— start of Selected excerpt —
Question

The rate of a chemical reaction can be expressed in terms of (a) rate of consumption of catalyst (b) rate of consumption of reactants only (c) rate of consumption of reaction and formation of products both (d) rate of formation of products only.

Answer 1

Chemical reactions vary greatly in the speed at which they occur. Some are essentially instantaneous, while others may take years to reach equilibrium. The Reaction Rate for a given chemical reaction is the measure of the change in concentration of the reactants or the change in concentration of the products per unit time.

Definition of reaction rate

The speed of a chemical reaction may be defined as the change in concentration of a substance divided by the time interval during which this change is observed:

\[ \text{rate}=\dfrac{\Delta \text{concentration}}{\Delta \text{time}} \tag{2-1}\]

For a reaction of the form \(A + B \rightarrow C\), the rate can be expressed in terms of the change in concentration of any of its components

\[\text{rate}=-\dfrac{\Delta [A]}{\Delta t}\]\[\text{rate}=-\dfrac{\Delta [B]}{\Delta t}\]\[\text{rate}=\dfrac{\Delta [C]}{\Delta t}\]

in which Δ[A] is the difference between the concentration of A over the time interval t2 – t1:

\[ \Delta [A] = [A]_2 – [A]_1 \tag{2-2}\]

Notice the minus signs in the first two examples above. The concentration of a reactant always decreases with time, so \(\Delta [A]\) and \(\Delta [A]\) are both negative. Since negative rates do not make much sense, rates expressed in terms of a reactant concentration are always preceded by a minus sign to make the rate come out positive.

Consider now a reaction in which the coefficients are different:

\[A + 3B \rightarrow 2D\]

It is clear that \([B]\) decreases three times as rapidly as \([A]\), so in order to avoid ambiguity when expressing the rate in terms of different components, it is customary to divide each change in concentration by the appropriate coefficient:

\[\text{rate}= -\dfrac{\Delta [A]}{\Delta t} = -\dfrac{\Delta [B]}{3\Delta t} = \dfrac{\Delta [D]}{2\Delta t} \tag{2-3}\]
— end of Selected excerpt —
— start of Listed entries —
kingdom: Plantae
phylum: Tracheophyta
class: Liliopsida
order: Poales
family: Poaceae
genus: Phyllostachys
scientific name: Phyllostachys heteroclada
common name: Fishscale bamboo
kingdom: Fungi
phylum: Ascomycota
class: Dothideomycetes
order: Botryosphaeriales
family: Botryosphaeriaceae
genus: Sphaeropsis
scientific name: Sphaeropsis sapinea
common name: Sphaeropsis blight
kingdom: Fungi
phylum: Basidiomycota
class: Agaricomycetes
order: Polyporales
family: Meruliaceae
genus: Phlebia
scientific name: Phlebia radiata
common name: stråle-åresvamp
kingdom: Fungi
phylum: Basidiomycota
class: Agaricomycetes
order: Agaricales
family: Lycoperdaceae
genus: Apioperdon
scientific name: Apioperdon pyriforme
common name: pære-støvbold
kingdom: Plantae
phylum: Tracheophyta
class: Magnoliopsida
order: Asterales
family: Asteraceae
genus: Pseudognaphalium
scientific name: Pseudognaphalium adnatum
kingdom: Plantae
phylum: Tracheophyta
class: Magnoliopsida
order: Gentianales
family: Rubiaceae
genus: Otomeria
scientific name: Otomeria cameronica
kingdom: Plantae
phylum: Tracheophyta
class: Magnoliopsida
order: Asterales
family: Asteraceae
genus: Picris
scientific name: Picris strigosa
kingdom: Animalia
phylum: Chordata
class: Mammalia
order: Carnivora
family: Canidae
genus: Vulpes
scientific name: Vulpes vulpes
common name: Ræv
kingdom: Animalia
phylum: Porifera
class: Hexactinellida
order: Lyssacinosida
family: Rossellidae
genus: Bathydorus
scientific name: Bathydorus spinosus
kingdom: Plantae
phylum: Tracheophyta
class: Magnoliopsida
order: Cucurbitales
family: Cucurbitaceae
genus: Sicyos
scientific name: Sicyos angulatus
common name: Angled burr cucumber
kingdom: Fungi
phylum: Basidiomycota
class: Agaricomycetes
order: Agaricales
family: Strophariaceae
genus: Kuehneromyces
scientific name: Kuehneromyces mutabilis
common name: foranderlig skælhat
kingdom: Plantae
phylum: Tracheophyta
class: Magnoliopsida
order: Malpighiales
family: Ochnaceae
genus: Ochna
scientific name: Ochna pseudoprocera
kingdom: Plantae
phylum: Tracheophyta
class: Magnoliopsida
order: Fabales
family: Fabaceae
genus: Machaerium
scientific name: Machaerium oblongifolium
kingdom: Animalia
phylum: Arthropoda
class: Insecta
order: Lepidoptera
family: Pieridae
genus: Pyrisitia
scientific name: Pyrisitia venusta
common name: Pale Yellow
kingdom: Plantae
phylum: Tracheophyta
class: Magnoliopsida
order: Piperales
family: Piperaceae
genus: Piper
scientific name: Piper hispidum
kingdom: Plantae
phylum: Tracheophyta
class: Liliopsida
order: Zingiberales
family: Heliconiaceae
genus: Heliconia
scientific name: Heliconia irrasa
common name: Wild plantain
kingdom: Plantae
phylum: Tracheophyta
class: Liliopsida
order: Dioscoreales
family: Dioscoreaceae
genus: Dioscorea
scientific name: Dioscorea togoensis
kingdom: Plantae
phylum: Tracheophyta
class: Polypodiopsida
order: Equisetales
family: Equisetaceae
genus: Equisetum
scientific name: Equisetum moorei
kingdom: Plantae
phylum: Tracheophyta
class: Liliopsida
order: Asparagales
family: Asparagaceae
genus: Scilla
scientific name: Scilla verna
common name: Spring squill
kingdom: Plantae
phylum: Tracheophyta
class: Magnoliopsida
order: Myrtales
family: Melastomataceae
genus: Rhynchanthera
— end of Listed entries —
Instructions to follow
Reproduce the part of the reaction-rate text between "Notice the minus" and "come out positive.", inclusive, word for word.

Solution to the problem
Notice the minus signs in the first two examples above. The concentration of a reactant always decreases with time, so \(\Delta [A]\) and \(\Delta [A]\) are both negative. Since negative rates do not make much sense, rates expressed in terms of a reactant concentration are always preceded by a minus sign to make the rate come out positive.